While many Australians took the pandemic as an opportunity to work on their health and fitness goals, research commissioned by the Cancer Institute NSW found more people saw their lifestyles deteriorate.
“It was really encouraging to see that some people felt that they had become healthier across the past year – losing weight, eating healthier, exercising more and even quitting smoking,” Cancer Institute CEO Professor David Currow said.
“Unfortunately, the number of people who saw a negative change in those behaviours was often greater.”
The research found that people who worked remotely were more likely to have eaten more, consumed a less healthy diet and also spent less time exercising.
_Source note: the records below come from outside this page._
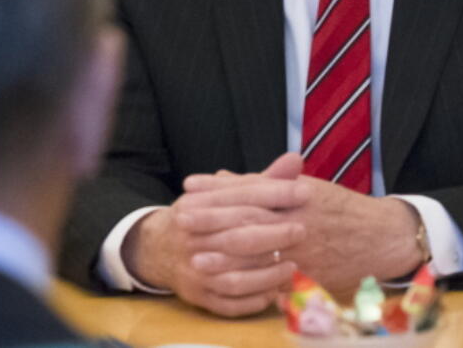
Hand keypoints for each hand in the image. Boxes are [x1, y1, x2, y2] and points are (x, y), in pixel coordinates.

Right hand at [121, 155, 309, 316]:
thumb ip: (260, 181)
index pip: (240, 198)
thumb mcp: (222, 194)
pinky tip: (275, 291)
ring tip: (293, 265)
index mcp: (195, 206)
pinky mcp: (197, 296)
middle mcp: (190, 238)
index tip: (305, 192)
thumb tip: (296, 159)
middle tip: (302, 230)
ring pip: (235, 276)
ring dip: (268, 273)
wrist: (158, 248)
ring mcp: (193, 270)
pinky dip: (255, 299)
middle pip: (238, 236)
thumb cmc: (201, 218)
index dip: (275, 194)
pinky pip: (230, 303)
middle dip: (274, 233)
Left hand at [189, 170, 423, 295]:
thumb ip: (260, 184)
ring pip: (260, 254)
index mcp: (295, 195)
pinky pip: (279, 283)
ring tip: (197, 260)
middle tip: (181, 222)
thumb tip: (218, 178)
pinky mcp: (313, 278)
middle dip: (213, 222)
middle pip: (249, 220)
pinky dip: (253, 285)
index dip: (216, 191)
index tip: (187, 189)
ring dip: (226, 259)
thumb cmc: (340, 208)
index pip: (249, 191)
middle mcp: (298, 221)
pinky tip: (229, 288)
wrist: (385, 237)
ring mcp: (306, 252)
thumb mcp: (304, 187)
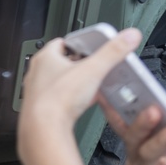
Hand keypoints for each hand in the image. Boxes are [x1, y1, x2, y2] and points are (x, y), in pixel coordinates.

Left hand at [20, 28, 142, 131]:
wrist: (44, 128)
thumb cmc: (58, 99)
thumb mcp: (93, 70)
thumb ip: (113, 52)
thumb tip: (128, 37)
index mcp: (45, 58)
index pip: (61, 43)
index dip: (77, 44)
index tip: (89, 47)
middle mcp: (37, 73)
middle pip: (60, 63)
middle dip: (77, 65)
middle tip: (91, 68)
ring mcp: (37, 91)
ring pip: (58, 82)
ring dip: (73, 83)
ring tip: (88, 86)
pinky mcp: (40, 108)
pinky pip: (57, 99)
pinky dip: (69, 99)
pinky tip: (81, 105)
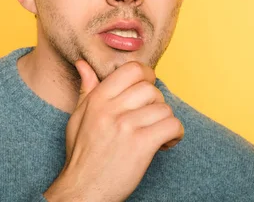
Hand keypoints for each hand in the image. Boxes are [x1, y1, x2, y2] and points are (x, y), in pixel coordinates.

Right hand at [43, 59, 183, 201]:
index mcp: (97, 99)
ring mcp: (126, 126)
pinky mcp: (140, 145)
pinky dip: (175, 134)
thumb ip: (86, 89)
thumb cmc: (82, 154)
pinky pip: (171, 125)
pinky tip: (165, 143)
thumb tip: (83, 64)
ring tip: (157, 134)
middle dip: (157, 103)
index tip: (148, 90)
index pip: (131, 70)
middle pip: (150, 89)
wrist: (83, 190)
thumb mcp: (78, 117)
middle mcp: (111, 109)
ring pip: (163, 107)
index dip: (146, 77)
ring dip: (166, 121)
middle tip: (151, 118)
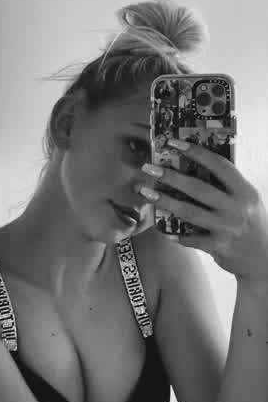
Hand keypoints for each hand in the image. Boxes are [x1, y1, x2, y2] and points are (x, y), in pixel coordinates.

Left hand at [136, 138, 267, 282]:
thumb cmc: (252, 224)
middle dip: (170, 177)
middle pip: (197, 188)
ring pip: (189, 212)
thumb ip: (228, 187)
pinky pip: (191, 239)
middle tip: (149, 168)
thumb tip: (196, 167)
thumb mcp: (248, 201)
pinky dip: (177, 235)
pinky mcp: (218, 247)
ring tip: (146, 193)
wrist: (265, 259)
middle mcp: (236, 208)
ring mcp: (226, 228)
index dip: (196, 152)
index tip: (174, 143)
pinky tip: (164, 231)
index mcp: (245, 191)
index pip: (219, 165)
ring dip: (164, 201)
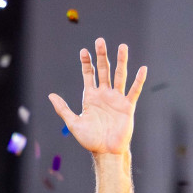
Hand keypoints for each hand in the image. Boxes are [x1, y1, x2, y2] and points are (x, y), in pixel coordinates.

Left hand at [48, 39, 146, 155]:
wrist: (105, 151)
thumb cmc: (90, 139)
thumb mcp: (73, 123)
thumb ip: (63, 109)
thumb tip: (51, 95)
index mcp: (91, 97)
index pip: (88, 75)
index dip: (86, 63)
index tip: (83, 51)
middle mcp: (104, 94)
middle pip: (103, 70)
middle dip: (101, 56)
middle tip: (99, 41)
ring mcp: (116, 99)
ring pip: (119, 76)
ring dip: (121, 61)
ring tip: (122, 46)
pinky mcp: (127, 106)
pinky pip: (133, 91)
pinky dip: (138, 80)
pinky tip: (142, 69)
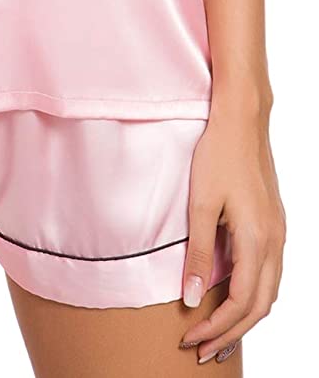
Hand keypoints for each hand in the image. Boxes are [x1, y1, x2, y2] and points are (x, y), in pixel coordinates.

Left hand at [178, 103, 285, 362]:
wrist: (242, 118)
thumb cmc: (217, 153)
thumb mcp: (200, 202)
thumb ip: (198, 253)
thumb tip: (193, 298)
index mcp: (257, 239)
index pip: (241, 302)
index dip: (217, 326)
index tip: (190, 339)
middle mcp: (275, 241)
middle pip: (260, 306)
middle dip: (232, 333)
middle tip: (202, 352)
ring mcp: (279, 232)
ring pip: (270, 292)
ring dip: (245, 318)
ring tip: (218, 336)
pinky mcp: (274, 223)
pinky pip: (270, 273)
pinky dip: (254, 296)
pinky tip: (234, 299)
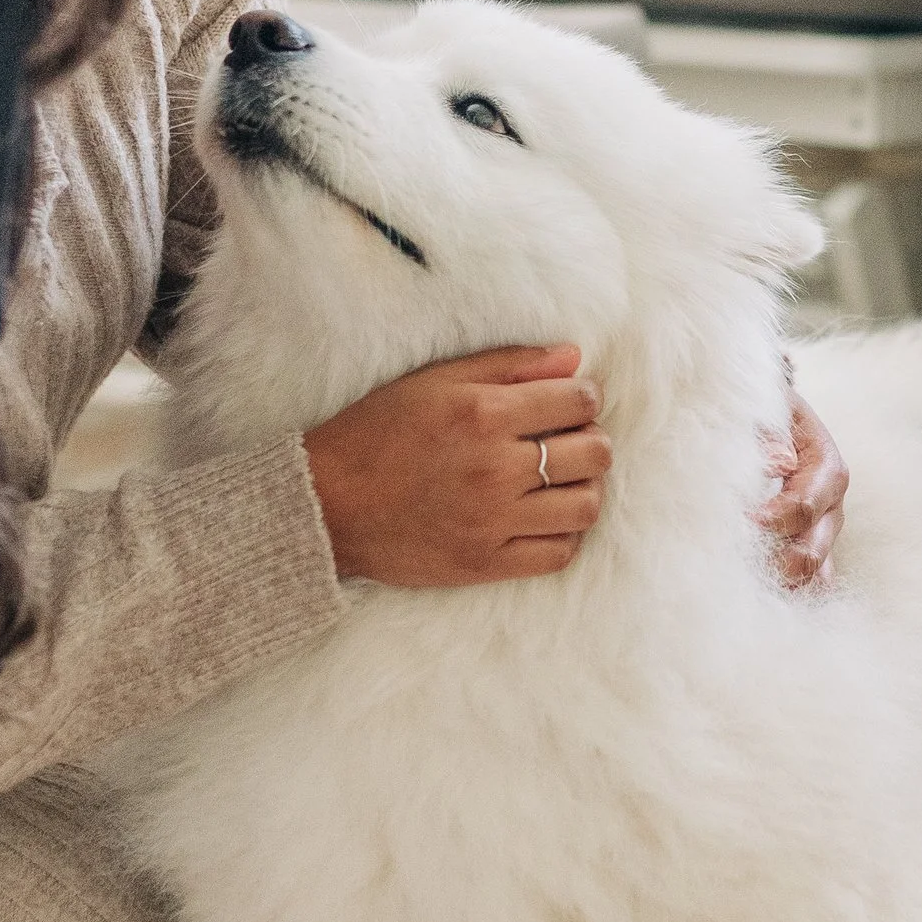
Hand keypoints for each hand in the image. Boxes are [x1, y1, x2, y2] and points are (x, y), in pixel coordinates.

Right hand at [301, 346, 608, 585]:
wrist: (327, 504)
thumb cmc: (377, 433)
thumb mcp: (436, 381)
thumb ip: (508, 366)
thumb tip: (574, 358)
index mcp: (483, 414)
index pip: (578, 401)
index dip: (584, 398)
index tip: (569, 403)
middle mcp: (495, 468)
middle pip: (594, 454)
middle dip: (590, 440)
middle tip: (566, 440)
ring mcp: (493, 521)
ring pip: (585, 506)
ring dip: (584, 488)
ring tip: (562, 480)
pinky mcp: (485, 563)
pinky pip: (558, 553)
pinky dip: (564, 535)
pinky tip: (544, 518)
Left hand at [758, 386, 846, 593]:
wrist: (769, 417)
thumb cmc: (764, 411)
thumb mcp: (767, 407)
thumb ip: (768, 432)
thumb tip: (781, 463)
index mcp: (827, 467)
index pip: (805, 506)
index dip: (773, 520)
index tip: (741, 523)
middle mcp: (831, 505)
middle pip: (815, 550)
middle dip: (779, 562)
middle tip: (739, 563)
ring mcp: (823, 532)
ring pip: (817, 575)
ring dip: (785, 584)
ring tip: (747, 588)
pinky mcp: (810, 549)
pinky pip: (810, 583)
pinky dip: (789, 593)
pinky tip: (758, 600)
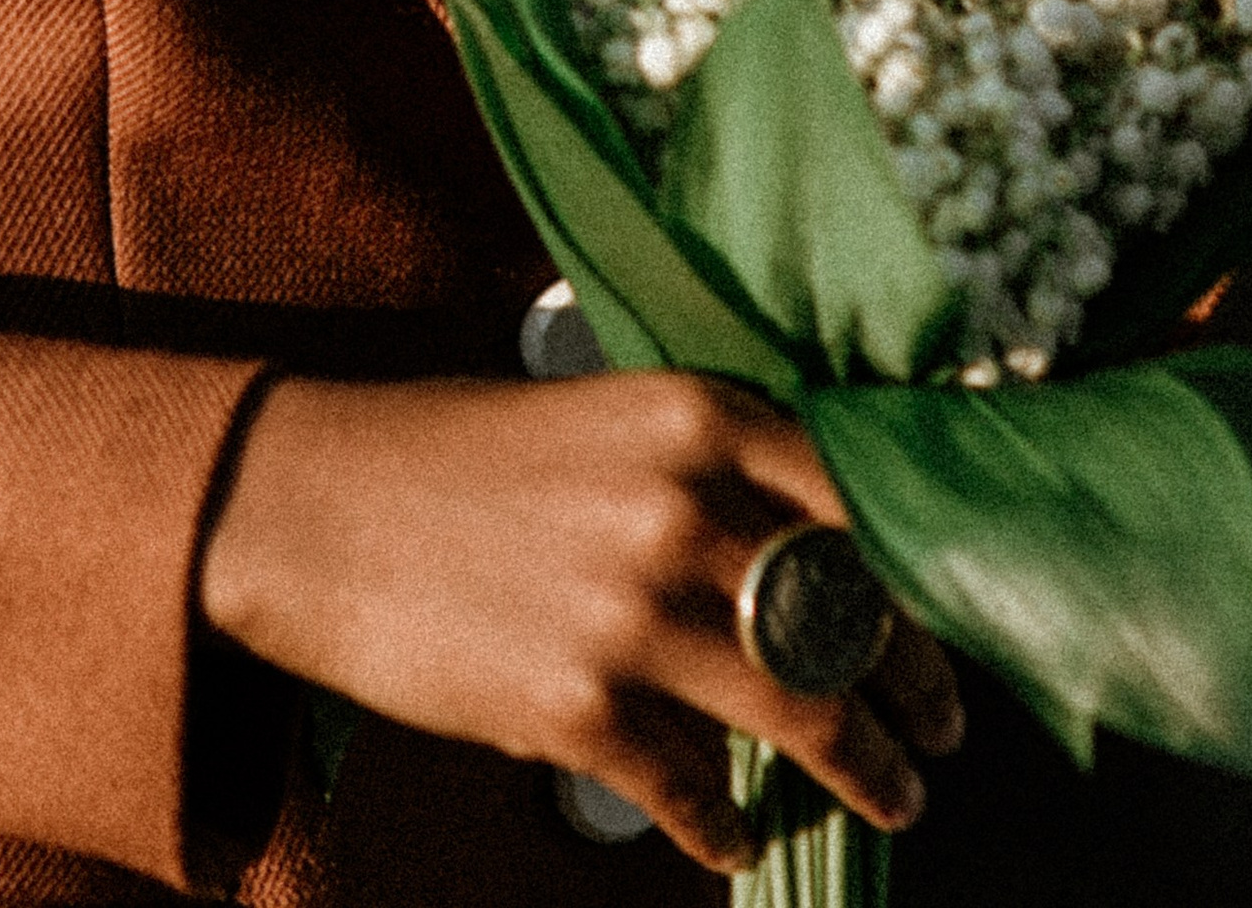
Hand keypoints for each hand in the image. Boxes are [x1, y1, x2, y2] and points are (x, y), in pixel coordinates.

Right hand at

They were also more likely to have spent time either sitting or lying down.
“Many people are unaware that greater amounts of time sitting down can increase your risk of a number of illnesses, including cancer,” Currow said.
“Even among people who exercise, if the rest of their time is sedentary, their risk will increase.
“In the era of video conferencing from home rather than commuting and moving to meetings, we need to make sure we are getting the opportunity to stand up and move about regularly.”
More people reported gaining weight (40 per cent) than losing it (21 per cent) during the pandemic, while 34 per cent said they were exercising less.
Currow said that as Australia begins to emerge from the pandemic, people need to be careful of letting unhealthy pandemic habits stick.
“We have just been through a year of incredible uncertainty and change, and for many of us the focus has just been getting through it. However, many of these changes, like more remote working, are likely to be more permanent,” he said.
“Given lifestyle behaviours account for one-in-three cancers, we want to make sure that changes made now don’t lead to serious health issues for people in the future.”
Unhealthy workplace habits
The global analysis found at least 745,000 deaths in 2016 were linked to working more than 55 hours a week.
It also found that heart disease deaths linked to long hours increased 42 per cent between 2000 and 2016, while stroke deaths increased 19 per cent.
“The COVID-19 pandemic has significantly changed the way many people work,“ said WHO director-general Dr Tedros Adhanom Ghebreyesus.
"Teleworking has become the norm in many industries, often blurring the boundaries between home and work. In addition, many businesses have been forced to scale back or shut down operations to save money, and people who are still on the payroll end up working longer hours.
“No job is worth the risk of stroke or heart disease. Governments, employers and workers need to work together to agree on limits to protect the health of workers.”